I can fire 357 and 38 in the weapon.

357's will give you a blood blister, if you're not careful, so I usually take 38 to the range.

Was at the range with several friends yesterday. I loaded up 357 for a friend to fire. Soon we realized the cylinder wouldn't advance. Stays put in one spot. You can pull back on the trigger and manually rotate the cylinder.

Anyone run across this before and can give me an idea how I can repair without having to take to repairman at the shop? Thanks


----------



## Johnny Knoxville (Dec 27, 2009)

Are you able to remove the rounds?
When rounds are removed (double check) and you dry fire (it's ok to do) do things operate normally?

You may be experiencing "crimp jump". Light revolver, heavy rounds. As you advance through the cylinder the bullet seperates from the casing a small amount hence not allowing the cylinder to advance. The first two or three rounds may operate ok then by round 4-5 the bullet(s) have essentially lengthened to the point the nose is extended beyond the cylinder.

Are these rounds perhaps reloads? Insufficient crimp?

Solutions don't shoot .357.
Find a lighter .357 round ie. Speer Gold Dot for Short Barrels

In the future you can check rounds by using a Sharpie pen and marking the case/bullet joint and after each round reinspect and see if things are moving. Find a different round.

I carry my 340 with .38spl Plus P SGDFSB. 135 gr.

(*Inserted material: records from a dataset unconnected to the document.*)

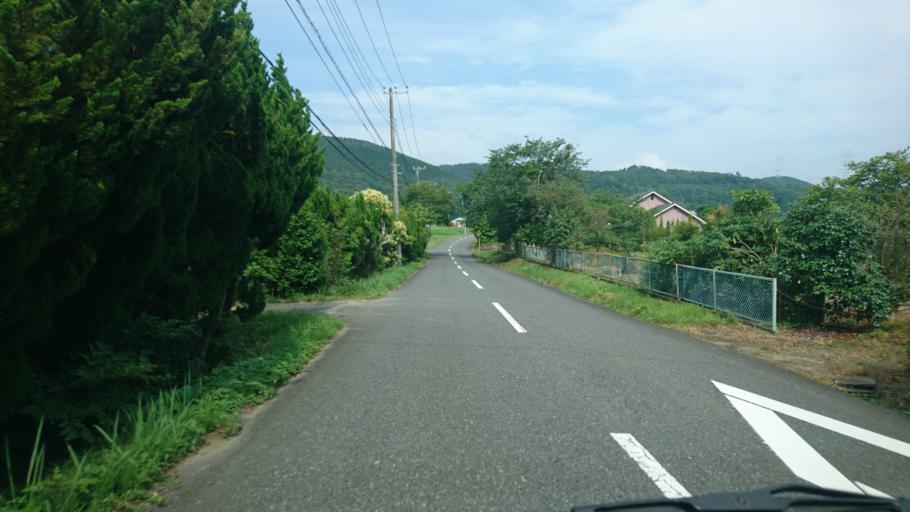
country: JP
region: Chiba
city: Kimitsu
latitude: 35.2930
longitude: 139.9875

If this writing is off base call s&W they will pay for shipping both ways and repair for free. You have a lifetime warranty.

Hope this helps.

*Definition for "jump crimp" : The unintended, forward movement of a bullet from its original crimped position in the cartridge case. This normally occurs when a fired shot produces enough recoil to dislodge the bullet, which could have been poorly or improperly crimped. Most commonly seen in revolvers and tubular magazine firearms.*

OR Lightweight revolvers and heavy loads despite the gun is rated for the round.

http://www.thehighroad.org/archive/index.php/t-223239.html


----------